**EXERCISE:**
Copy the replication notes below from "Breaking the statement" up to and including "Terrabytes at least.", switching "load-sharing" to "load-balancing".
━━━ PAGE TEXT ━━━
From Granizada

Jump to: navigation, search

Very quick notes thrown together for FOSSCamp talk 16 May 2008.

Note that as of mid-2010 I am reviewing a GPLed, portable solution based on inotify that will add to our toolkit, however, it has not yet been approved for general release pending in-house testing.


Problem Definition

One of the biggest server problems to solve is making it easy to reliably replicate structured data over WANs in near real-time.

Breaking the statement down, I mean:

  • reliably replicate – making a copy which is usable as-is, not just a backup of data that requires a restore. Once this exits we get failover and load-sharing solutions using existing Unix software stacks.
  • WANs - the sorts of links found between high-speed datacentres or even on most LANs with a few switches involved; basically anything other than fast interconnects as used by cluster filesystems.
  • structured data - SQL, files, email, non-SQL databases or anything else higher than block level
  • near real-time – less than 30 seconds. This is administrator's real-time of course, not engineer's!
  • data - lots. Terrabytes at least.

These are problems which have been worked on for 30 years, there are commercial solutions that address portions of this problem space very well. It is downright embarrassing that Linux has only very spotty coverage of this problem space, although it is a natural area for Linux to address.

Problem Discussion

Ordinary administrators would like to do that extra little something to take their existing solutions and add replicants in the way that DNS does. Unfortunately there isn't any little something; to some extent this is application-specific, but not entirely. Clustering is more specific and requires relatively more skill, and doesn't do anything about the common case of reducing single points of failure by physical dispersal. When the IT director is required to deliver a robust solution without necessarily seamless failover, Microsoft often looks attractive for ease of deployment and even problem space coverage.

The file case

For replicating files, while replication is a very common dream, the solutions usually offered tend to be some or all of: complex, only work on tightly-coupled clusters, not quite work at all, and require special hardware, application development or client software. GFS, lustre, MPI approaches, ctdb and so on. Linux LVM has some serious shortcomings with its snapshots and Zumastor is fixing this. Over on OpenSolaris (not reasonably compatible with Linux for licensing reasons) ZFS can do some replication. OpenAFS offers yet another solution but it is has some very specific requirements that don't fit what many networks are willing to deploy, including being very slow.
━━━ DATA SECTION ━━━
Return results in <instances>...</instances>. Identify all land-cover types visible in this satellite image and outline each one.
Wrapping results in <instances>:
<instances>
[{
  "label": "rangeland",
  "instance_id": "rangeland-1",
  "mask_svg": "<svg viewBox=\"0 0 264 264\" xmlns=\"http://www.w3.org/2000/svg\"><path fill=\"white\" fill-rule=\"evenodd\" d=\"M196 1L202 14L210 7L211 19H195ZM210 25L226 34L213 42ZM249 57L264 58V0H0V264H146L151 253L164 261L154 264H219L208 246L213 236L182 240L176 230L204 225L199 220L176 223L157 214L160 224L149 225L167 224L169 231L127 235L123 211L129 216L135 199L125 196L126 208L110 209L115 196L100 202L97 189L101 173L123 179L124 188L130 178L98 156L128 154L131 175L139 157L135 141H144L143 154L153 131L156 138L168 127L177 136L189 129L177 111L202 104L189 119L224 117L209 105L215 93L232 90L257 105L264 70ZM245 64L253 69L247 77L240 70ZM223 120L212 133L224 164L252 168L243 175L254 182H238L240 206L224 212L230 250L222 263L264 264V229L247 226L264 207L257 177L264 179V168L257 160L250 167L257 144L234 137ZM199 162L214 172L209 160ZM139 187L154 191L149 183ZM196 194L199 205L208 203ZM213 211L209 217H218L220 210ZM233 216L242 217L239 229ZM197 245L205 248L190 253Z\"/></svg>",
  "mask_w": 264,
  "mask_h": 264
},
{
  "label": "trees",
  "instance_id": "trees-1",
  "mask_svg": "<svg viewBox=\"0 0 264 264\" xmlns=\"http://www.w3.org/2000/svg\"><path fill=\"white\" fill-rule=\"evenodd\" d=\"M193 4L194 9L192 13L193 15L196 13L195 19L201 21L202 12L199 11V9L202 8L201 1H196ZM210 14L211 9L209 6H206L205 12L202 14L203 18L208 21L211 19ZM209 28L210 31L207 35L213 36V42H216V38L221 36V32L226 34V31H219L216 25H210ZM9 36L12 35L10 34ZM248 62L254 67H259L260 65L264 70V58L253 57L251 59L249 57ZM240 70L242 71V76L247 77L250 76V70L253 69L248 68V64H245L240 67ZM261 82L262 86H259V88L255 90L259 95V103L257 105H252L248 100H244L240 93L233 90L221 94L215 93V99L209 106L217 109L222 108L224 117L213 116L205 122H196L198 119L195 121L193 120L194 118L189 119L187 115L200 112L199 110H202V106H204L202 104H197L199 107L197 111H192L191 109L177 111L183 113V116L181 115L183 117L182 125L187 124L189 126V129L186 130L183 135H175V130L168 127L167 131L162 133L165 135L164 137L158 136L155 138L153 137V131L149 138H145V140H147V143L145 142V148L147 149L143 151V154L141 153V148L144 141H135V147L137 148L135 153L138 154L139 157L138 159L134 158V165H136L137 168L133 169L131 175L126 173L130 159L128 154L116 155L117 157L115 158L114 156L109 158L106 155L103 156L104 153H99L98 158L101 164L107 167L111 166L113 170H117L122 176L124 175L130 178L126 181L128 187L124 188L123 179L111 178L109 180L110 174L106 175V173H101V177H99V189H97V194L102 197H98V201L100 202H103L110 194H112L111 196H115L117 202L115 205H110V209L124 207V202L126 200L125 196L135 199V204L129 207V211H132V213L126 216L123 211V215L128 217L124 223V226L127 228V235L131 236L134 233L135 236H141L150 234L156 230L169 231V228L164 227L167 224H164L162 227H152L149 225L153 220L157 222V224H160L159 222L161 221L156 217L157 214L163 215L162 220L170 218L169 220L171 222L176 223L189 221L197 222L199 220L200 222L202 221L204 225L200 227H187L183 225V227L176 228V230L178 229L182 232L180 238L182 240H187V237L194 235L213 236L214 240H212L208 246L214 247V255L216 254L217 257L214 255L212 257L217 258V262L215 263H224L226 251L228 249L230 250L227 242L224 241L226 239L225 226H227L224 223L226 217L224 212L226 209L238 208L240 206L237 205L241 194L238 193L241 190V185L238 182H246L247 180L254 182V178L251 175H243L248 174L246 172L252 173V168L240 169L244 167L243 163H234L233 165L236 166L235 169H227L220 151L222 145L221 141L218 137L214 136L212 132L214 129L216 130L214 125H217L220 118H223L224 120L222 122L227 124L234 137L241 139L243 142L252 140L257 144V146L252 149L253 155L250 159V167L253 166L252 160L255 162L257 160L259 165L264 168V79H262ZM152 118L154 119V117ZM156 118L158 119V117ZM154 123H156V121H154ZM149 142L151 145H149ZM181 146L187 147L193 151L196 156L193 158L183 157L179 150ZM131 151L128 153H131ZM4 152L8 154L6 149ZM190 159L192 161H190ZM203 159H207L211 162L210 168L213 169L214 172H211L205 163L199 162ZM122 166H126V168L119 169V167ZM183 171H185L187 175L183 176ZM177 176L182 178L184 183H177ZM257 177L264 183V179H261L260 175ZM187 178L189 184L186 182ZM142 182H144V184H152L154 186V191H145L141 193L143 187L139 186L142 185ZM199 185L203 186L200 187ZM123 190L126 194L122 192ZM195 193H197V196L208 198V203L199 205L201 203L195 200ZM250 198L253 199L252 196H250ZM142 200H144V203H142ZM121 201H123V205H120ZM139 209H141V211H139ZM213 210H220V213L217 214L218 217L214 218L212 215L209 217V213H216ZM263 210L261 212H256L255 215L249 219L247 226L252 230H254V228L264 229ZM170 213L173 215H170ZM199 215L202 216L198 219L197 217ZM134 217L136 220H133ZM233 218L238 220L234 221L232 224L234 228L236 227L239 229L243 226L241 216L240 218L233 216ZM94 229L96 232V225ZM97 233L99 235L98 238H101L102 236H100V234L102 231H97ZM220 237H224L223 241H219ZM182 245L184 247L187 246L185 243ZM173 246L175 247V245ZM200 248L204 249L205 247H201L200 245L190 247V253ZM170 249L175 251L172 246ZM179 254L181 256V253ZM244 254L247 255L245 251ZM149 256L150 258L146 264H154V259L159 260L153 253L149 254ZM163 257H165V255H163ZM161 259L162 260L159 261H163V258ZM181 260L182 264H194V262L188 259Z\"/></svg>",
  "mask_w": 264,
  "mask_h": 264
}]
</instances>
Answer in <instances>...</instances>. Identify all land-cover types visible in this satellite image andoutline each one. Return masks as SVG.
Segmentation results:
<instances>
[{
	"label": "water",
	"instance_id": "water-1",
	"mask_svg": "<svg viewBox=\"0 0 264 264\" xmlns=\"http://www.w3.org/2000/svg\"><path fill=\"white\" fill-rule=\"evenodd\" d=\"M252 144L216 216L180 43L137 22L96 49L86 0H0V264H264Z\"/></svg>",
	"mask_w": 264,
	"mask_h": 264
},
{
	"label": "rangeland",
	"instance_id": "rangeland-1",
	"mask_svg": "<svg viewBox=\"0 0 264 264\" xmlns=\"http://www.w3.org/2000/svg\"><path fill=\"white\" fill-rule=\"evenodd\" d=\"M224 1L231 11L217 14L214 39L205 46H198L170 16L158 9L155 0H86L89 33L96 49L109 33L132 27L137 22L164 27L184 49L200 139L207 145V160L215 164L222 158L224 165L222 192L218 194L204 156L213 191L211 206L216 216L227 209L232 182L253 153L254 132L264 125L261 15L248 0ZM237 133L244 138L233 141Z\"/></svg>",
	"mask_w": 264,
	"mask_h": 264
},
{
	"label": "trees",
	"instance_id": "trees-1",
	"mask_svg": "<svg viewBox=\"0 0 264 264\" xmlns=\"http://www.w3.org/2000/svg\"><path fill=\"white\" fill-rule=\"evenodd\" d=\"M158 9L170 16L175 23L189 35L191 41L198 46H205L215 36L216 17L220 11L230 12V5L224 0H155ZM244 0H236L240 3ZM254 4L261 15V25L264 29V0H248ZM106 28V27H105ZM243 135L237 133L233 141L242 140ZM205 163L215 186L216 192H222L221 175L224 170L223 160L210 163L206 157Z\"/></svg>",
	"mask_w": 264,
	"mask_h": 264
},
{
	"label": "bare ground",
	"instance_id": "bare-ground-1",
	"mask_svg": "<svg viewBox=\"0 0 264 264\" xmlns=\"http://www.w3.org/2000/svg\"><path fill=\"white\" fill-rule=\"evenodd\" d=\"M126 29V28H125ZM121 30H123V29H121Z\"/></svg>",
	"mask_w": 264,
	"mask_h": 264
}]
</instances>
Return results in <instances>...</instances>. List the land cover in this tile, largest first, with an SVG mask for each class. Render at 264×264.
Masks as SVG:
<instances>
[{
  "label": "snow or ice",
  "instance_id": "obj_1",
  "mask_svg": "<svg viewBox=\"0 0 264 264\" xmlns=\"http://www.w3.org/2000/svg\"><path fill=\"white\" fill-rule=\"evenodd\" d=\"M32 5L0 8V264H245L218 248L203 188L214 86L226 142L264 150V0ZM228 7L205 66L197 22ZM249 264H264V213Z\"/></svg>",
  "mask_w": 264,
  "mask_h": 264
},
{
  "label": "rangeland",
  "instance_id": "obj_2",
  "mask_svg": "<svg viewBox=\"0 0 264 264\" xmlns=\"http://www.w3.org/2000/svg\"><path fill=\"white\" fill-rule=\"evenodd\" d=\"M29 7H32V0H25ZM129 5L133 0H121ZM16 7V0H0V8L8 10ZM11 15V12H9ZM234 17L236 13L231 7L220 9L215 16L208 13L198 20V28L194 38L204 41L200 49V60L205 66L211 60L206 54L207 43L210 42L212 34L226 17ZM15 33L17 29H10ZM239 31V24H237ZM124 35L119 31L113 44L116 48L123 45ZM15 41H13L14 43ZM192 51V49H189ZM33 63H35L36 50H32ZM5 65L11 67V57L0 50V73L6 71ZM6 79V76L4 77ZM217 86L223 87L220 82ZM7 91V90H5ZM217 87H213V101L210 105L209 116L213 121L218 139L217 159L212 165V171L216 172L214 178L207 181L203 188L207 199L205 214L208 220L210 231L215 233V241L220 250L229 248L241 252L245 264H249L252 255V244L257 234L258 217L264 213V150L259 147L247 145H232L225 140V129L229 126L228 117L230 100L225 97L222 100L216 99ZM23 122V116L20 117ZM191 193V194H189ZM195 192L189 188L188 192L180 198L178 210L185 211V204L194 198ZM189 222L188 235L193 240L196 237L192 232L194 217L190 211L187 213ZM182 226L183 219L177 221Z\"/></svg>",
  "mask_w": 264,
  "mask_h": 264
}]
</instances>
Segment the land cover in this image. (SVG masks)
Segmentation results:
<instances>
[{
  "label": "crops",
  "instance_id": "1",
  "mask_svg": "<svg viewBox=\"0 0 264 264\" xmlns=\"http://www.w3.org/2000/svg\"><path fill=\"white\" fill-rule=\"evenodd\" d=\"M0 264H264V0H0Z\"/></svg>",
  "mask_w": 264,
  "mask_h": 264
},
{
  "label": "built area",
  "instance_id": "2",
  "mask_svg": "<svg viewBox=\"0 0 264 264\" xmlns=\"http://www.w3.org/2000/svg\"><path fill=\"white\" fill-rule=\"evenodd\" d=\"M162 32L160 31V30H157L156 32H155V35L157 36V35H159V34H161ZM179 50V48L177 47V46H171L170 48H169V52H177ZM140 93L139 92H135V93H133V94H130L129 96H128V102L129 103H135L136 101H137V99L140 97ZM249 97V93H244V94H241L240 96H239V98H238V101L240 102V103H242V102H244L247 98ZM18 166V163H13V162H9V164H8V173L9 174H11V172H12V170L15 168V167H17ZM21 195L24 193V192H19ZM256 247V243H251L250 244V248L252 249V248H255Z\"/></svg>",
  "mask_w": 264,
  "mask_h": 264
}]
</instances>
━━━
**TASK RESPONSE:**
Breaking the statement down, I mean:

  • reliably replicate – making a copy which is usable as-is, not just a backup of data that requires a restore. Once this exits we get failover and load-balancing solutions using existing Unix software stacks.
  • WANs - the sorts of links found between high-speed datacentres or even on most LANs with a few switches involved; basically anything other than fast interconnects as used by cluster filesystems.
  • structured data - SQL, files, email, non-SQL databases or anything else higher than block level
  • near real-time – less than 30 seconds. This is administrator's real-time of course, not engineer's!
  • data - lots. Terrabytes at least.